Wal-Mart Hippies and the New Revolution
The Tea Party. Are they that different from the 60's Hippies? The Radicals?
I’m fascinated by the Tea Party- a fascination laced with horror, of course, since I don’t share their beliefs and sort of can’t understand where they are coming from. I keep waiting for them to laugh and be done with it. Sarah Palin as your keynot speaker? Glenn Beck is a thought-leader? Is it still Halloween and I didn’t notice?
It’s probably similar to the way the majority of conservatives looked at the hippies in the 60’s- wondering what those kids were up to and what they were smoking out there- that’s probably the best thing I can think about to describe what I think when I see a report on the Tea Party- “What are you smoking?”
David Brooks wrote a provocative opinion column in the NYTimes this morning, drawing parallels between the hippies of the 60’s, who he calls the New Left, and the protesters on the “New Right.” He says their similarities outweigh their differences.
He says: “These days the same people who are buying Alinsky’s book “Rules for Radicals” on Amazon.com are, according to the company’s software, also buying books like “Liberal Fascism,” “Rules for Conservative Radicals,” “Unholy Alliance: Radical Islam and the American Left,” and “The Shadow Party: How George Soros, Hillary Clinton, and Sixties Radicals Seized Control of the Democratic Party.” Those last two books were written by David Horowitz, who was a leading New Left polemicist in the 1960s and is now a leading polemicist on the right.”
Now that is interesting. Amazon groups books for suggested reading based on what other people who buy the book you are buying have bought. Rules for Radicals is a classic of protest culture- a culture that until recently would have nothing to do with Unholy Alliance or Liberal Fascism. What is going on?
Well, as Brooks points out, there is a mass movement similar to the 60’s going on- one that is calling out the ruling class as not doing a very good job. And they aren’t, we can all agree on that. The Tea Party movement is just mad, and very anti-authority. In fact, they rabidly argue against any kind of authority, rejecting even the idea of anointing a Tea Party leader. They are very big on participatory democracy, though not very big on setting forth any central beliefs other than that the government should stay out of their business- certainly out of their wallet.
I love the idea that there is a conservative protest movement.
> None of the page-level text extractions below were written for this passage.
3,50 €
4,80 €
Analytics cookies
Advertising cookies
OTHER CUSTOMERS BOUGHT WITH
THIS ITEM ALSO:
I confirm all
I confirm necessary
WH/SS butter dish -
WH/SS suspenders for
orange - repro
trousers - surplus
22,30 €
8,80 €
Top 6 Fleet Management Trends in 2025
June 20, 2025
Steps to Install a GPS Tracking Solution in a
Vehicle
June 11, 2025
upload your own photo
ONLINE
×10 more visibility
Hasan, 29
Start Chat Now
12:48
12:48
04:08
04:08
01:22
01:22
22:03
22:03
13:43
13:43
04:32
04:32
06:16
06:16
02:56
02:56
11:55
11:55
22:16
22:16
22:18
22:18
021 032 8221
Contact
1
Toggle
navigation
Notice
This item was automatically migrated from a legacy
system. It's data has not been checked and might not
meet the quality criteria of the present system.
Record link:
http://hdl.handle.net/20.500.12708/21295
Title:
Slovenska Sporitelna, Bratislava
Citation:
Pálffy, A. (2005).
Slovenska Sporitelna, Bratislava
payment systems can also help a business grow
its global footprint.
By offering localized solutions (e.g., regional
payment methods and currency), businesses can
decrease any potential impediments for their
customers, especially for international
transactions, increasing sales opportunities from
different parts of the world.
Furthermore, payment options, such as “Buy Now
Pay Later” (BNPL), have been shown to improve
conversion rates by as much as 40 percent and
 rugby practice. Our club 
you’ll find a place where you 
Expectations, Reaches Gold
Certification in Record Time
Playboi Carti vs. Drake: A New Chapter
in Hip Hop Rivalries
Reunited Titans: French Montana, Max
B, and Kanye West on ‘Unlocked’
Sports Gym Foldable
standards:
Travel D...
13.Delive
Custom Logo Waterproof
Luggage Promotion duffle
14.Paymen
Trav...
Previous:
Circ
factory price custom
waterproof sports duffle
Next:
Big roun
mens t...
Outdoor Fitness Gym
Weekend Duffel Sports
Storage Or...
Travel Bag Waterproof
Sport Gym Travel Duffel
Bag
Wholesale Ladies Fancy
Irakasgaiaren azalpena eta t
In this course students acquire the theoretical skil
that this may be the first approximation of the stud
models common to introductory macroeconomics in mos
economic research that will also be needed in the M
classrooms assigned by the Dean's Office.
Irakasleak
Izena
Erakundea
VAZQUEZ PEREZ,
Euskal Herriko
It sounds very colonial- Taxes are bad! Less government! Stay out of my business! Sounds an awful lot like where this country got started. If we could only get that block of outcry to team up with the liberal social agenda, well, we’d have something going that would transform the country. Oh, wait, that would be called libertarianism, right?
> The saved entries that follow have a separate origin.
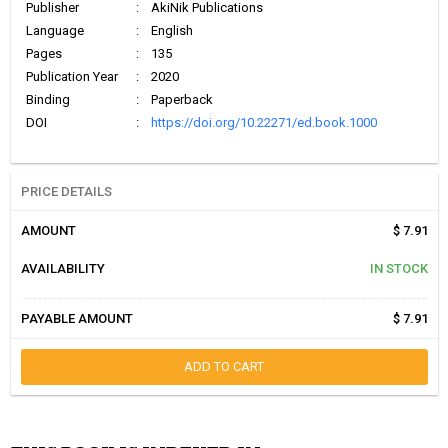
Publisher
:
AkiNik Publications
Language
:
English
Pages
:
135
Publication Year
:
2020
Binding
:
Paperback
DOI
:
https://doi.org/10.22271/ed.book.1000
PRICE DETAILS
AMOUNT
$ 7.91
AVAILABILITY
IN STOCK
PAYABLE AMOUNT
$ 7.91
ADD TO CART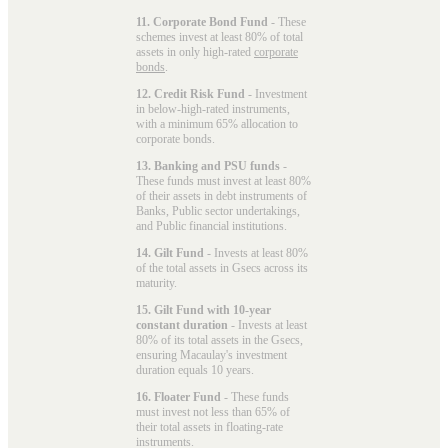
11. Corporate Bond Fund
- These
schemes invest at least 80% of total
assets in only high-rated
corporate
bonds
.
12. Credit Risk Fund
- Investment
in below-high-rated instruments,
with a minimum 65% allocation to
corporate bonds.
13. Banking and PSU funds
-
These funds must invest at least 80%
of their assets in debt instruments of
Banks, Public sector undertakings,
and Public financial institutions.
14. Gilt Fund
- Invests at least 80%
of the total assets in Gsecs across its
maturity.
15. Gilt Fund with 10-year
constant duration
- Invests at least
80% of its total assets in the Gsecs,
ensuring Macaulay's investment
duration equals 10 years.
16. Floater Fund
- These funds
must invest not less than 65% of
their total assets in floating-rate
instruments.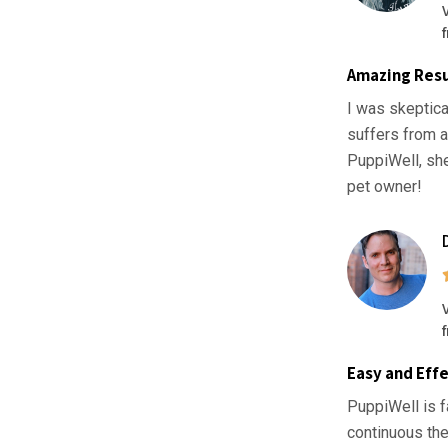
Amazing Resu
I was skeptica
suffers from a
PuppiWell, sh
pet owner!
Easy and Effe
PuppiWell is f
continuous the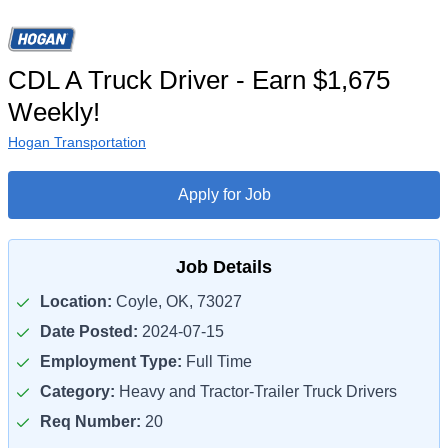
CDL A Truck Driver - Earn $1,675
Weekly!
Hogan Transportation
Apply for Job
Job Details
Location:
Coyle, OK, 73027
Date Posted:
2024-07-15
Employment Type:
Full Time
Category:
Heavy and Tractor-Trailer Truck Drivers
Req Number:
20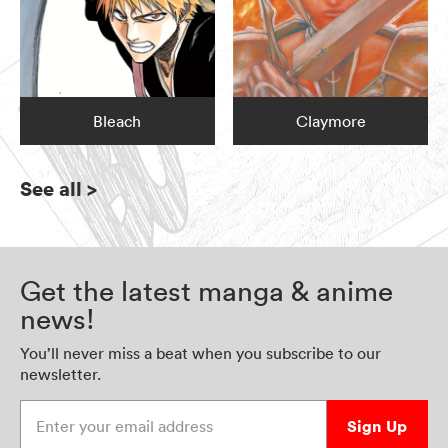
Bleach
Claymore
See all
>
Get the latest manga & anime
news!
You’ll never miss a beat when you subscribe to our
newsletter.
Enter your email address
Sign Up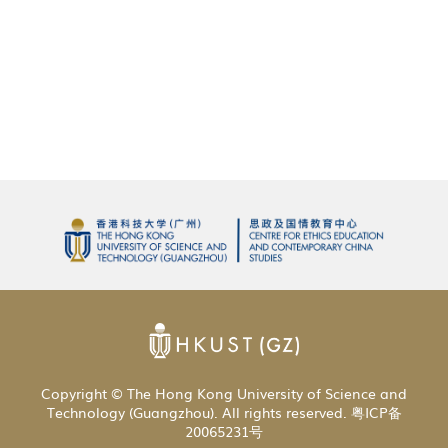
Copyright © The Hong Kong University of Science and
Technology (Guangzhou). All rights reserved. 粤ICP备
20065231号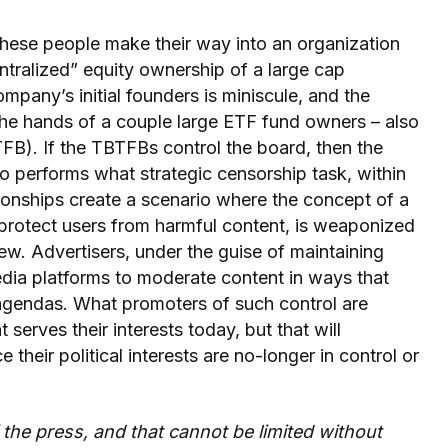
 these people make their way into an organization
ntralized” equity ownership of a large cap
any’s initial founders is miniscule, and the
 the hands of a couple large ETF fund owners – also
FB). If the TBTFBs control the board, then the
 performs what strategic censorship task, within
ionships create a scenario where the concept of a
 protect users from harmful content, is weaponized
iew. Advertisers, under the guise of maintaining
edia platforms to moderate content in ways that
 agendas. What promoters of such control are
serves their interests today, but that will
their political interests are no-longer in control or
the press, and that cannot be limited without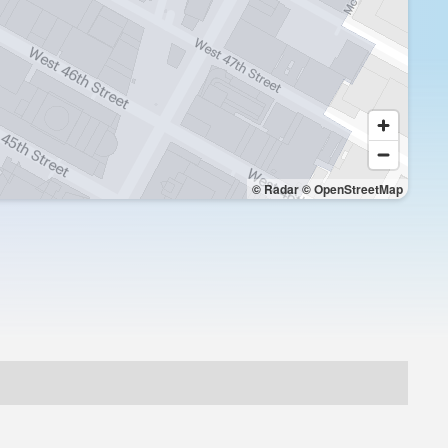
© Radar
© OpenStreetMap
Take a generation of hippies turning into grandparents and a generation of parents turning into Tea Party conservatives and what do you get from the youth? Add in social media and a whole mess of entertainment saturation that they are used to getting for free and I’ll tell you- A generation who wants the government to stay out of their business and doesn’t mind if people do whatever they want with their own lives. 20 years from now, the country’s first Libertarian president. Watch it.